**Task details**. The records come next. Copy all of them exactly.

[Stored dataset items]
++++++++++

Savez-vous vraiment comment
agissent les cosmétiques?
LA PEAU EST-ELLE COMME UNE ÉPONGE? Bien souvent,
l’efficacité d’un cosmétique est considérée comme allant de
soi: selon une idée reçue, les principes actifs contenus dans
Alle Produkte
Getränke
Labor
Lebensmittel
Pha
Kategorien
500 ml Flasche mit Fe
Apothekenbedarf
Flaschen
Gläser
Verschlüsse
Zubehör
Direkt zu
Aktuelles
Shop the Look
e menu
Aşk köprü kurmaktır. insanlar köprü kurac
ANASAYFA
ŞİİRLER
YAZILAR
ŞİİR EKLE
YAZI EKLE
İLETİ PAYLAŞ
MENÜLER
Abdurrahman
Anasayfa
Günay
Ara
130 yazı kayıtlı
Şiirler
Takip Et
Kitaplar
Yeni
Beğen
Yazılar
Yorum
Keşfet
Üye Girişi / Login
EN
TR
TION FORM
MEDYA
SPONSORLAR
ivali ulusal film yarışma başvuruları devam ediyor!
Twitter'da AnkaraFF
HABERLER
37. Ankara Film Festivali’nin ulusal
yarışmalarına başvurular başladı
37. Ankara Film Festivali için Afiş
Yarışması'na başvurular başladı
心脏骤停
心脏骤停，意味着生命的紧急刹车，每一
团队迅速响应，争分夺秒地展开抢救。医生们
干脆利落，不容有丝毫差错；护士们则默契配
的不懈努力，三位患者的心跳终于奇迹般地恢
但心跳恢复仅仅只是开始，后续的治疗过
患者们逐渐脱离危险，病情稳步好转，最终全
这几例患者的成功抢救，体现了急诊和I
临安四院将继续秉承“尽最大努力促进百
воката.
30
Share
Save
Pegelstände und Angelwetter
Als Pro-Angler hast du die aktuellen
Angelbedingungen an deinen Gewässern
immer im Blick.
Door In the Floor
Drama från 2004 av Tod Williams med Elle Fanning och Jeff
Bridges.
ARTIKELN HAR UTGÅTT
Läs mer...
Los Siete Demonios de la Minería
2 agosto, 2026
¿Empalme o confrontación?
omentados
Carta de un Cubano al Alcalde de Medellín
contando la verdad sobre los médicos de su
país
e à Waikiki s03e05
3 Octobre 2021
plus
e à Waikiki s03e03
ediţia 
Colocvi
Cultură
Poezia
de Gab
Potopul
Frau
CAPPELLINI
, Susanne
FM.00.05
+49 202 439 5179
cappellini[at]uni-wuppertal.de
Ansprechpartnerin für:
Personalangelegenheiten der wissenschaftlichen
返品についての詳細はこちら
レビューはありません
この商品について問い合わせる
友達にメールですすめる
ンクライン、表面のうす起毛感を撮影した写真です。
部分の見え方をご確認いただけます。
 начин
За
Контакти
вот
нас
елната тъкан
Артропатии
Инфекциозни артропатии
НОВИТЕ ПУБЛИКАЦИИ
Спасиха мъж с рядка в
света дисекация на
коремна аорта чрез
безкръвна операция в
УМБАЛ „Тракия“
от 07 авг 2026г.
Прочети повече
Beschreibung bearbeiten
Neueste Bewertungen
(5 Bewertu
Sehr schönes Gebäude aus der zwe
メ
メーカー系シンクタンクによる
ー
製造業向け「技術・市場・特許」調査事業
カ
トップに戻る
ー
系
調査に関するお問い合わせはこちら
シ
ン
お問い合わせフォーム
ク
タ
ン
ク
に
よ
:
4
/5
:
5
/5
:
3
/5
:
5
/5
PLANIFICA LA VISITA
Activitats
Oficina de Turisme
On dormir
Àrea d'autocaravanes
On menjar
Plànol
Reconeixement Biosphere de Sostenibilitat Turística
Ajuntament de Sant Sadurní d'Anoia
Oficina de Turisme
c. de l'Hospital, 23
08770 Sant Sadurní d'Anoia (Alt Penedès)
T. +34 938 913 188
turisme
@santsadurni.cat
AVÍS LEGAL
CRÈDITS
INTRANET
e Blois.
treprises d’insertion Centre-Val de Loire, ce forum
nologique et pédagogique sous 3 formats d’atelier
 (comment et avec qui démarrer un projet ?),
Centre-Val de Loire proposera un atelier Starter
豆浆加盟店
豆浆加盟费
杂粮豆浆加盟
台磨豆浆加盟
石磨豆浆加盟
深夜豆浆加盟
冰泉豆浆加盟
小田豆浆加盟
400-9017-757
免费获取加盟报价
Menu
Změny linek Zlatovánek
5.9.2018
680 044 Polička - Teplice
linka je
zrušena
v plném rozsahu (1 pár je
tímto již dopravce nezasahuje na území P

++++++++++

**Reply to the task**.
Savez-vous vraiment comment
agissent les cosmétiques?
LA PEAU EST-ELLE COMME UNE ÉPONGE? Bien souvent,
l’efficacité d’un cosmétique est considérée comme allant de
soi: selon une idée reçue, les principes actifs contenus dans
Alle Produkte
Getränke
Labor
Lebensmittel
Pha
Kategorien
500 ml Flasche mit Fe
Apothekenbedarf
Flaschen
Gläser
Verschlüsse
Zubehör
Direkt zu
Aktuelles
Shop the Look
e menu
Aşk köprü kurmaktır. insanlar köprü kurac
ANASAYFA
ŞİİRLER
YAZILAR
ŞİİR EKLE
YAZI EKLE
İLETİ PAYLAŞ
MENÜLER
Abdurrahman
Anasayfa
Günay
Ara
130 yazı kayıtlı
Şiirler
Takip Et
Kitaplar
Yeni
Beğen
Yazılar
Yorum
Keşfet
Üye Girişi / Login
EN
TR
TION FORM
MEDYA
SPONSORLAR
ivali ulusal film yarışma başvuruları devam ediyor!
Twitter'da AnkaraFF
HABERLER
37. Ankara Film Festivali’nin ulusal
yarışmalarına başvurular başladı
37. Ankara Film Festivali için Afiş
Yarışması'na başvurular başladı
心脏骤停
心脏骤停，意味着生命的紧急刹车，每一
团队迅速响应，争分夺秒地展开抢救。医生们
干脆利落，不容有丝毫差错；护士们则默契配
的不懈努力，三位患者的心跳终于奇迹般地恢
但心跳恢复仅仅只是开始，后续的治疗过
患者们逐渐脱离危险，病情稳步好转，最终全
这几例患者的成功抢救，体现了急诊和I
临安四院将继续秉承“尽最大努力促进百
воката.
30
Share
Save
Pegelstände und Angelwetter
Als Pro-Angler hast du die aktuellen
Angelbedingungen an deinen Gewässern
immer im Blick.
Door In the Floor
Drama från 2004 av Tod Williams med Elle Fanning och Jeff
Bridges.
ARTIKELN HAR UTGÅTT
Läs mer...
Los Siete Demonios de la Minería
2 agosto, 2026
¿Empalme o confrontación?
omentados
Carta de un Cubano al Alcalde de Medellín
contando la verdad sobre los médicos de su
país
e à Waikiki s03e05
3 Octobre 2021
plus
e à Waikiki s03e03
ediţia 
Colocvi
Cultură
Poezia
de Gab
Potopul
Frau
CAPPELLINI
, Susanne
FM.00.05
+49 202 439 5179
cappellini[at]uni-wuppertal.de
Ansprechpartnerin für:
Personalangelegenheiten der wissenschaftlichen
返品についての詳細はこちら
レビューはありません
この商品について問い合わせる
友達にメールですすめる
ンクライン、表面のうす起毛感を撮影した写真です。
部分の見え方をご確認いただけます。
 начин
За
Контакти
вот
нас
елната тъкан
Артропатии
Инфекциозни артропатии
НОВИТЕ ПУБЛИКАЦИИ
Спасиха мъж с рядка в
света дисекация на
коремна аорта чрез
безкръвна операция в
УМБАЛ „Тракия“
от 07 авг 2026г.
Прочети повече
Beschreibung bearbeiten
Neueste Bewertungen
(5 Bewertu
Sehr schönes Gebäude aus der zwe
メ
メーカー系シンクタンクによる
ー
製造業向け「技術・市場・特許」調査事業
カ
トップに戻る
ー
系
調査に関するお問い合わせはこちら
シ
ン
お問い合わせフォーム
ク
タ
ン
ク
に
よ
:
4
/5
:
5
/5
:
3
/5
:
5
/5
PLANIFICA LA VISITA
Activitats
Oficina de Turisme
On dormir
Àrea d'autocaravanes
On menjar
Plànol
Reconeixement Biosphere de Sostenibilitat Turística
Ajuntament de Sant Sadurní d'Anoia
Oficina de Turisme
c. de l'Hospital, 23
08770 Sant Sadurní d'Anoia (Alt Penedès)
T. +34 938 913 188
turisme
@santsadurni.cat
AVÍS LEGAL
CRÈDITS
INTRANET
e Blois.
treprises d’insertion Centre-Val de Loire, ce forum
nologique et pédagogique sous 3 formats d’atelier
 (comment et avec qui démarrer un projet ?),
Centre-Val de Loire proposera un atelier Starter
豆浆加盟店
豆浆加盟费
杂粮豆浆加盟
台磨豆浆加盟
石磨豆浆加盟
深夜豆浆加盟
冰泉豆浆加盟
小田豆浆加盟
400-9017-757
免费获取加盟报价
Menu
Změny linek Zlatovánek
5.9.2018
680 044 Polička - Teplice
linka je
zrušena
v plném rozsahu (1 pár je
tímto již dopravce nezasahuje na území P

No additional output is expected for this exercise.